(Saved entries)
__________________________________________________
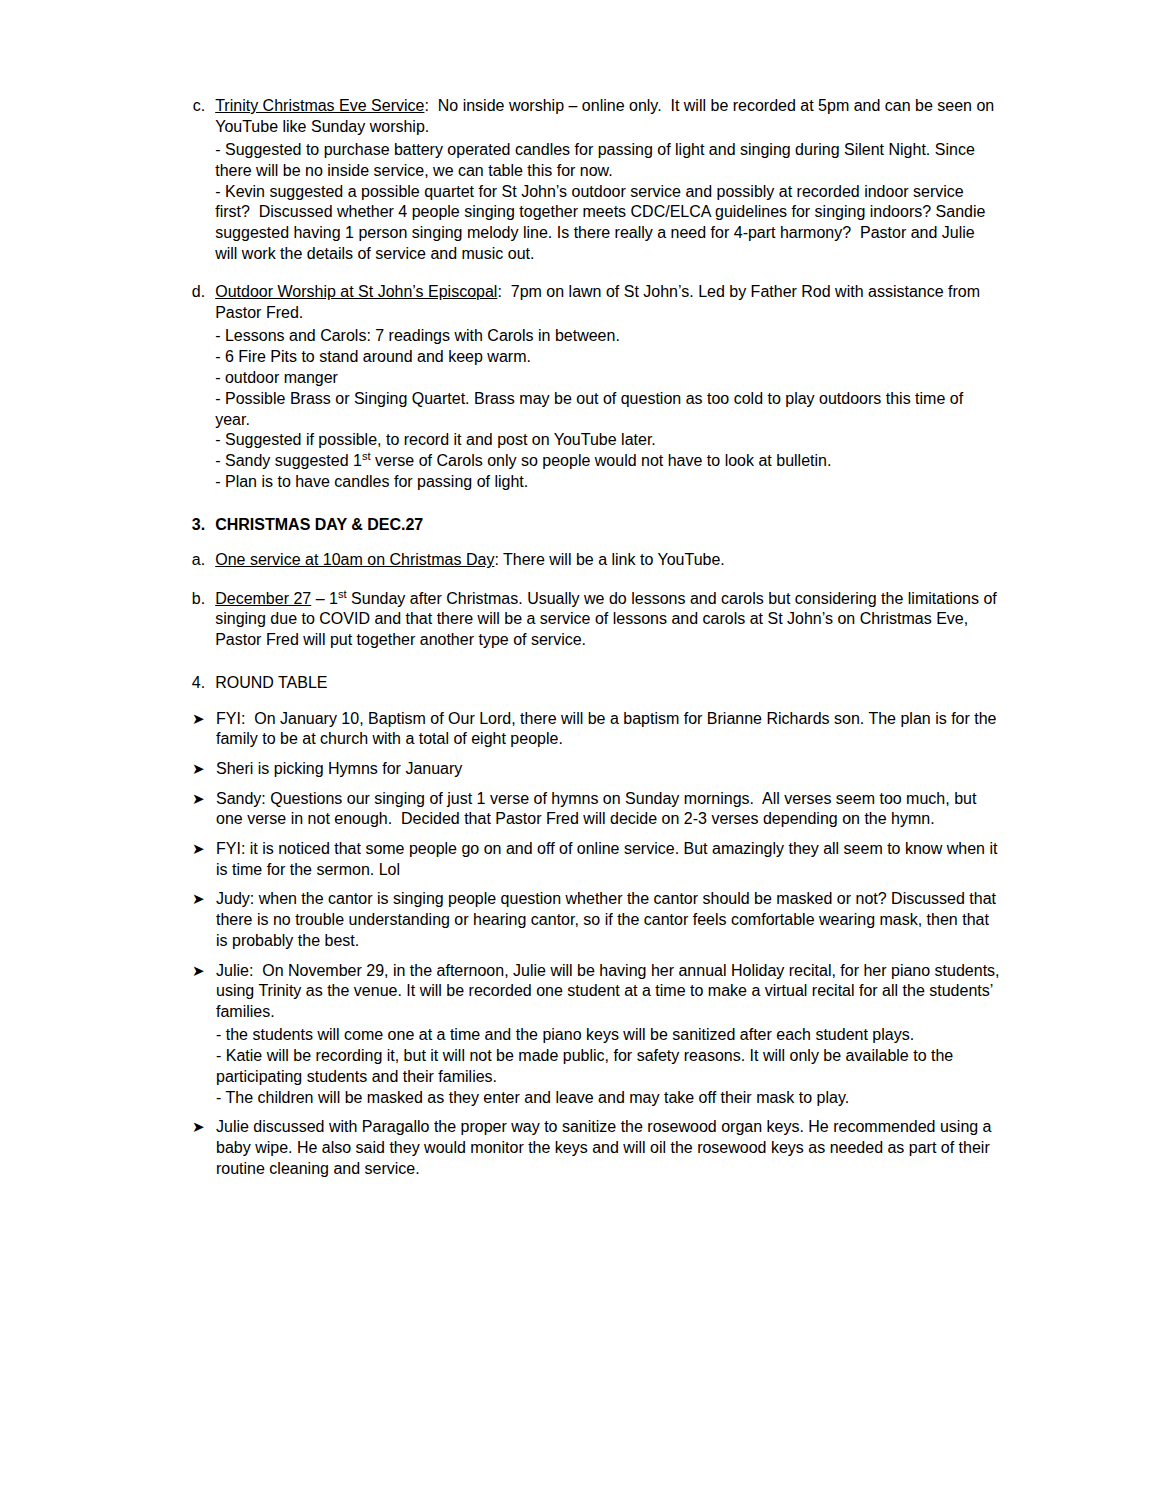Trinity Christmas Eve Service: No inside worship – online only. It will be recorded at 5pm and can be seen on YouTube like Sunday worship. - Suggested to purchase battery operated candles for passing of light and singing during Silent Night. Since there will be no inside service, we can table this for now. - Kevin suggested a possible quartet for St John’s outdoor service and possibly at recorded indoor service first? Discussed whether 4 people singing together meets CDC/ELCA guidelines for singing indoors? Sandie suggested having 1 person singing melody line. Is there really a need for 4-part harmony? Pastor and Julie will work the details of service and music out.
Outdoor Worship at St John’s Episcopal: 7pm on lawn of St John’s. Led by Father Rod with assistance from Pastor Fred. - Lessons and Carols: 7 readings with Carols in between. - 6 Fire Pits to stand around and keep warm. - outdoor manger - Possible Brass or Singing Quartet. Brass may be out of question as too cold to play outdoors this time of year. - Suggested if possible, to record it and post on YouTube later. - Sandy suggested 1st verse of Carols only so people would not have to look at bulletin. - Plan is to have candles for passing of light.
CHRISTMAS DAY & DEC.27
One service at 10am on Christmas Day: There will be a link to YouTube.
December 27 – 1st Sunday after Christmas. Usually we do lessons and carols but considering the limitations of singing due to COVID and that there will be a service of lessons and carols at St John’s on Christmas Eve, Pastor Fred will put together another type of service.
ROUND TABLE
FYI: On January 10, Baptism of Our Lord, there will be a baptism for Brianne Richards son. The plan is for the family to be at church with a total of eight people.
Sheri is picking Hymns for January
Sandy: Questions our singing of just 1 verse of hymns on Sunday mornings. All verses seem too much, but one verse in not enough. Decided that Pastor Fred will decide on 2-3 verses depending on the hymn.
FYI: it is noticed that some people go on and off of online service. But amazingly they all seem to know when it is time for the sermon. Lol
Judy: when the cantor is singing people question whether the cantor should be masked or not? Discussed that there is no trouble understanding or hearing cantor, so if the cantor feels comfortable wearing mask, then that is probably the best.
Julie: On November 29, in the afternoon, Julie will be having her annual Holiday recital, for her piano students, using Trinity as the venue. It will be recorded one student at a time to make a virtual recital for all the students’ families. - the students will come one at a time and the piano keys will be sanitized after each student plays. - Katie will be recording it, but it will not be made public, for safety reasons. It will only be available to the participating students and their families. - The children will be masked as they enter and leave and may take off their mask to play.
Julie discussed with Paragallo the proper way to sanitize the rosewood organ keys. He recommended using a baby wipe. He also said they would monitor the keys and will oil the rosewood keys as needed as part of their routine cleaning and service.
__________________________________________________
▸ WHAT THE TASK ASKS
All that belongs in the answer is the run of lines above from the line containing "ROUND TABLE" through the line containing "Julie: On November", exactly as written.

▸ RESULT FOR THIS TASK
ROUND TABLE
FYI: On January 10, Baptism of Our Lord, there will be a baptism for Brianne Richards son. The plan is for the family to be at church with a total of eight people.
Sheri is picking Hymns for January
Sandy: Questions our singing of just 1 verse of hymns on Sunday mornings. All verses seem too much, but one verse in not enough. Decided that Pastor Fred will decide on 2-3 verses depending on the hymn.
FYI: it is noticed that some people go on and off of online service. But amazingly they all seem to know when it is time for the sermon. Lol
Judy: when the cantor is singing people question whether the cantor should be masked or not? Discussed that there is no trouble understanding or hearing cantor, so if the cantor feels comfortable wearing mask, then that is probably the best.
Julie: On November 29, in the afternoon, Julie will be having her annual Holiday recital, for her piano students, using Trinity as the venue. It will be recorded one student at a time to make a virtual recital for all the students’ families. - the students will come one at a time and the piano keys will be sanitized after each student plays. - Katie will be recording it, but it will not be made public, for safety reasons. It will only be available to the participating students and their families. - The children will be masked as they enter and leave and may take off their mask to play.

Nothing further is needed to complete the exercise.